Archive for April 18th, 2007

Regarding “Dr. Frankenwine…”

This highly-entertaining interview reinforces two of the biggest reasons that I have stayed in the wine industry all of these years.

1. The best winemakers in the world are exceptionally intelligent, opinionated, singular and perhaps a little off their nut (in a very good way). Therefore, never boring.

2. Wine is an endlessly complicated, subjective, idiosyncratic subject and beverage. Consensus is impossible, no matter the topic, so the delightful debate rages on. What a blast! Why talk about who’s being voted off the island on American Idol when you can go point and counterpoint on how to define terroir? Or the role of wine writers in the whole scheme of things? Or where “manipulation” begins and ends?

Regarding point 1, just read the interview to remove any doubt that Clark Smith, this extremely intelligent and accomplished winemaker, is full of contradictions. In one breath he abhors 50-year-old technological advances and embraces his own more recent ones as the road to salvation. I’ve had the pleasure of listening to Randall Graham’s impassioned explanation for why he does what he does. And sat and wondered at Jim Clendenen’s eccentric pontifications. These guys are brilliant, articulate (well, maybe Smith isn’t so articulate, but who cares?) and would probably be the first to suggest that the personal drummer to which they march has gone down the road a piece. They not only educate and offer diverting commentary - they make us think.

Surely, most of us have misgivings when it comes to big-time manipulation similar to the ones I expressed in the post about my visit to ConeTech, a competitor to Smith’s Vinovation. I’d like to hear what Smith has to say about the piece by John Williams of Frog’s Leap referenced in that entry. Smith says “It all went out the window 50 years ago. It’s way too late and my company is doing everything it can to get us back to where we were…” - contradicting himself yet again. ;-) Williams says it’s not too late: “Pick nearly any problem in winemaking today and you will find with a minimum of research a deep connection to farming practice…” My heart wants to believe Williams.

When it comes to how we should feel about all this, realistically, doesn’t it boil down to which sort of consumer you are? If you view wine as simply a yummy beverage to wash down your bruschetta, innovation and “manipulation”, however you define it, has been a very positive force in the industry. Isn’t it great that cheap wine tastes a whole lot better now than it ever has? I’m that consumer a lot of the time and feel very grateful that the every-day wine I drink usually tastes pretty darned good.

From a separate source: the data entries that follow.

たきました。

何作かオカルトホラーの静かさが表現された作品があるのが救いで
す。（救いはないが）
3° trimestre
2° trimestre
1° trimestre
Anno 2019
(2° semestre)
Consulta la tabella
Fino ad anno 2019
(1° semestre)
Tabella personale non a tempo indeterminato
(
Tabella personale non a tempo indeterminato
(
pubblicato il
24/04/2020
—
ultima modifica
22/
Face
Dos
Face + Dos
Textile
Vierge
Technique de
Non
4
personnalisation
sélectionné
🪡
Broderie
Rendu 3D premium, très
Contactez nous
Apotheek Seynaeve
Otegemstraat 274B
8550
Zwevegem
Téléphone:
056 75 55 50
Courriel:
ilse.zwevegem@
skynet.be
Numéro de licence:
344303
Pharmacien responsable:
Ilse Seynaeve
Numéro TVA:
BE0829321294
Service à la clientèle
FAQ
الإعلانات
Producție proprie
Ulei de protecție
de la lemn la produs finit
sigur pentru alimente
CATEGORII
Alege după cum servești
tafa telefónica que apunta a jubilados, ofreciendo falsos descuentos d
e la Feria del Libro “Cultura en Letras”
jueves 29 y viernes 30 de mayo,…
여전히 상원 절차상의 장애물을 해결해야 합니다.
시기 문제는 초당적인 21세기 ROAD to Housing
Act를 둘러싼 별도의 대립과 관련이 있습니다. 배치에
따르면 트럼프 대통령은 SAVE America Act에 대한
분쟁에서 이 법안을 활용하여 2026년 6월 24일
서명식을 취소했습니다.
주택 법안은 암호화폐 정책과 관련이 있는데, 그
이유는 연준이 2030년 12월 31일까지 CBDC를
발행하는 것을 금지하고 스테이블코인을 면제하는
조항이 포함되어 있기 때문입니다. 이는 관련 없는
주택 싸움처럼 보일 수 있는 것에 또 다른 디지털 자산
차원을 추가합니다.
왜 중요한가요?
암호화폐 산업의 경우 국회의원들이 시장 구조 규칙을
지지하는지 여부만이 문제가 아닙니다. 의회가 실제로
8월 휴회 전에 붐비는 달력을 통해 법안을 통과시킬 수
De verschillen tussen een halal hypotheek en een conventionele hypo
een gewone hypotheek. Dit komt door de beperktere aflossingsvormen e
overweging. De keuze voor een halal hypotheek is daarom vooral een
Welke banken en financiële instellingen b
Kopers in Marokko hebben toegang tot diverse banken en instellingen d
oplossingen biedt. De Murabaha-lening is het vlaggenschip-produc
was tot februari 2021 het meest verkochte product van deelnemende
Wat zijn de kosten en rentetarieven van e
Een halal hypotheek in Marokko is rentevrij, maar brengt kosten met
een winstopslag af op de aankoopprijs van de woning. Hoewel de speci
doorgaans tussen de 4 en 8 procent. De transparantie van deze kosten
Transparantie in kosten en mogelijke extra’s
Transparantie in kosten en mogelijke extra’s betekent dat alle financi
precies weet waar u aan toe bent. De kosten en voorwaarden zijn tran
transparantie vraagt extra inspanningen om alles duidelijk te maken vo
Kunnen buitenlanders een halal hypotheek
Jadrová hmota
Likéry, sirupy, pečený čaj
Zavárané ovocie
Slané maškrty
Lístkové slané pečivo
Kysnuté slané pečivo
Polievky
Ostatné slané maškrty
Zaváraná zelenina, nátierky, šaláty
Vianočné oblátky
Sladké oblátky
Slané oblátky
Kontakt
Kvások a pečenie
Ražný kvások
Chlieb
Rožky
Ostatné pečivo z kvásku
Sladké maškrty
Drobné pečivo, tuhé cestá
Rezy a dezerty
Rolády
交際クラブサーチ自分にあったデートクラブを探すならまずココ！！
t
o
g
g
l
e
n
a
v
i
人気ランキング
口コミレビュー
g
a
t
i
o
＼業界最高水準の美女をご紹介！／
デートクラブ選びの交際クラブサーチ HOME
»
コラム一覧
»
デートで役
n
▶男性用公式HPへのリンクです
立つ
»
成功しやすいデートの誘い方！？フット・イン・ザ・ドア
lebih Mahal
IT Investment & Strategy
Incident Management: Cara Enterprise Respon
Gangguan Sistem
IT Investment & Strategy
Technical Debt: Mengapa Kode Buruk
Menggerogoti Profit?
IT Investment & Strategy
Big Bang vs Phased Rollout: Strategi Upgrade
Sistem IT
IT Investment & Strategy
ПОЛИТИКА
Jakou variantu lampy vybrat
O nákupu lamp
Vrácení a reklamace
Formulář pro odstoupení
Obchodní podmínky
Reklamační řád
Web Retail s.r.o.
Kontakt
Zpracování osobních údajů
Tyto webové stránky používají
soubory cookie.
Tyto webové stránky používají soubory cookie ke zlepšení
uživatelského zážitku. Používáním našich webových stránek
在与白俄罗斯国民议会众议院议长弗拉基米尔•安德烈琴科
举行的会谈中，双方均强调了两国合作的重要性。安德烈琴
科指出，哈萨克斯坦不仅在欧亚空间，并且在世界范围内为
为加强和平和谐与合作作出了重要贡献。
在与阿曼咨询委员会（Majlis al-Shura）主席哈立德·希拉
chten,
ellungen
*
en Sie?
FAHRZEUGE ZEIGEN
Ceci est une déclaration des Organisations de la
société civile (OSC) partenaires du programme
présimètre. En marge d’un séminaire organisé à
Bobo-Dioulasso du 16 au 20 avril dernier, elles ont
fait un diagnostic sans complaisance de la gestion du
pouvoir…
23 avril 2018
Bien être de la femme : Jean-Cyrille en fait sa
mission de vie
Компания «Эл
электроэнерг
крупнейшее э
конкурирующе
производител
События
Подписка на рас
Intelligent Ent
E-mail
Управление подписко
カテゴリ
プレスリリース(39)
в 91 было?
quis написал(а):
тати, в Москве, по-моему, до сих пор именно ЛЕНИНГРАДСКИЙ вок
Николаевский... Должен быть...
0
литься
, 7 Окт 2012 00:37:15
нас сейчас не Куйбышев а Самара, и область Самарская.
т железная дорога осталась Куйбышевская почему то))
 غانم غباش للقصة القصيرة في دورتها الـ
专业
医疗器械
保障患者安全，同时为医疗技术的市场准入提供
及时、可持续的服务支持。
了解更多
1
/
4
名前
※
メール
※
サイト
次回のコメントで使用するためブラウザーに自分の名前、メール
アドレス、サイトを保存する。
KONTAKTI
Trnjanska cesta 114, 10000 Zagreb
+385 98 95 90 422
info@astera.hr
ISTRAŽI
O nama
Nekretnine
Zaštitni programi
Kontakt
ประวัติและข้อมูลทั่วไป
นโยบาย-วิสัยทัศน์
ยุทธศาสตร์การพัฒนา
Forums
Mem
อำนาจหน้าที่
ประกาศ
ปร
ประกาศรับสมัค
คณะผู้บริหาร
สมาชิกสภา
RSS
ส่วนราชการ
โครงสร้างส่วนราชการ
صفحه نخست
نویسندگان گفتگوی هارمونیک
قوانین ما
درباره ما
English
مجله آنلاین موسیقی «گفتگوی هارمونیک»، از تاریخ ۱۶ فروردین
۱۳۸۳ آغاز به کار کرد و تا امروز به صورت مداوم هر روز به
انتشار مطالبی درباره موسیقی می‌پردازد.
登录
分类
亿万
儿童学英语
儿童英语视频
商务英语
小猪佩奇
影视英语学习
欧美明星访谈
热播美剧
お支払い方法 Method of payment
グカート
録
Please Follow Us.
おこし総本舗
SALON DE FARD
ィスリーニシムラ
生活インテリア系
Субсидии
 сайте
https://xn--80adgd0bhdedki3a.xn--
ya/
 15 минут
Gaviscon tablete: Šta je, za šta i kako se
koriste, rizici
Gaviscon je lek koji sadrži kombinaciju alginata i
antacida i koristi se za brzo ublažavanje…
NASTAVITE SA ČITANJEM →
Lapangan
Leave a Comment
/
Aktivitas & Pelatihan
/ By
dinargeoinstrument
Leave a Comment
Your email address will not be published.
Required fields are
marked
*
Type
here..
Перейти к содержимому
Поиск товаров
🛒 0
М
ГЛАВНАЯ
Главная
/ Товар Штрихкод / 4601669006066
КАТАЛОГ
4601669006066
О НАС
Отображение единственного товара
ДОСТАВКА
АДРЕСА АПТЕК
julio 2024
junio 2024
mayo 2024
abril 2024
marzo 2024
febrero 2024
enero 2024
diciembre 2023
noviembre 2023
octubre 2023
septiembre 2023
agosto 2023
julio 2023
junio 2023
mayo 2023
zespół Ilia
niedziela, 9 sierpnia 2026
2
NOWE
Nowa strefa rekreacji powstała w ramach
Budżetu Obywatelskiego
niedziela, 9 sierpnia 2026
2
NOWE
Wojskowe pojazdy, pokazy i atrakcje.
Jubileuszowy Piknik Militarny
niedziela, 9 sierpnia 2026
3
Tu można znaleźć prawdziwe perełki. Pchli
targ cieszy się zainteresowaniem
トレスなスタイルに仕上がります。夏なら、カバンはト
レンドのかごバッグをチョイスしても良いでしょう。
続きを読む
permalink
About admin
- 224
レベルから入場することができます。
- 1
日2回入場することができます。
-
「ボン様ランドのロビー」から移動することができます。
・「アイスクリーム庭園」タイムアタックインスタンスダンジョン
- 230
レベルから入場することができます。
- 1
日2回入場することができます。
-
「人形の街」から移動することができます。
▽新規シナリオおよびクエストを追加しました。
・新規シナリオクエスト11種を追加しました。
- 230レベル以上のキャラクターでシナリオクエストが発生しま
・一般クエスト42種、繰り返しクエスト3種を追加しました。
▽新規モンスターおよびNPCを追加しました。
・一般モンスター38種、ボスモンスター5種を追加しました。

That consumer says “I like sausage, but I don’t want to know how it got to my table.”

Then there are those who think of wine as that “soulful product of the earth…” who crave something authentic. I’m that consumer, too, when I stock my cellar with the good stuff and in that case I tend to care about how it all came together. If the producer makes references to terroir and the wine having a “sense of place” then my hope is that they define “manipulation” as something as minor as deciding to add yeast or to age the wine in an oak barrel.

So, I guess I’m a little schizo too. I suppose most of us are.

Anyway, since wine is still a business, last time I checked, we have to figure that most winemakers manipulate a little or a lot to survive. The market only becomes more competitive. You can blame the current state of affairs on the CEOs, as Smith does, or on the wine writers, as I and many others often do. Or the “flying winemakers”.  It doesn’t matter. Pandora has escaped from her technology box and is perhaps enjoying a nice glass of very trendy, heavily-manipulated Tempranillo right now. Crazy.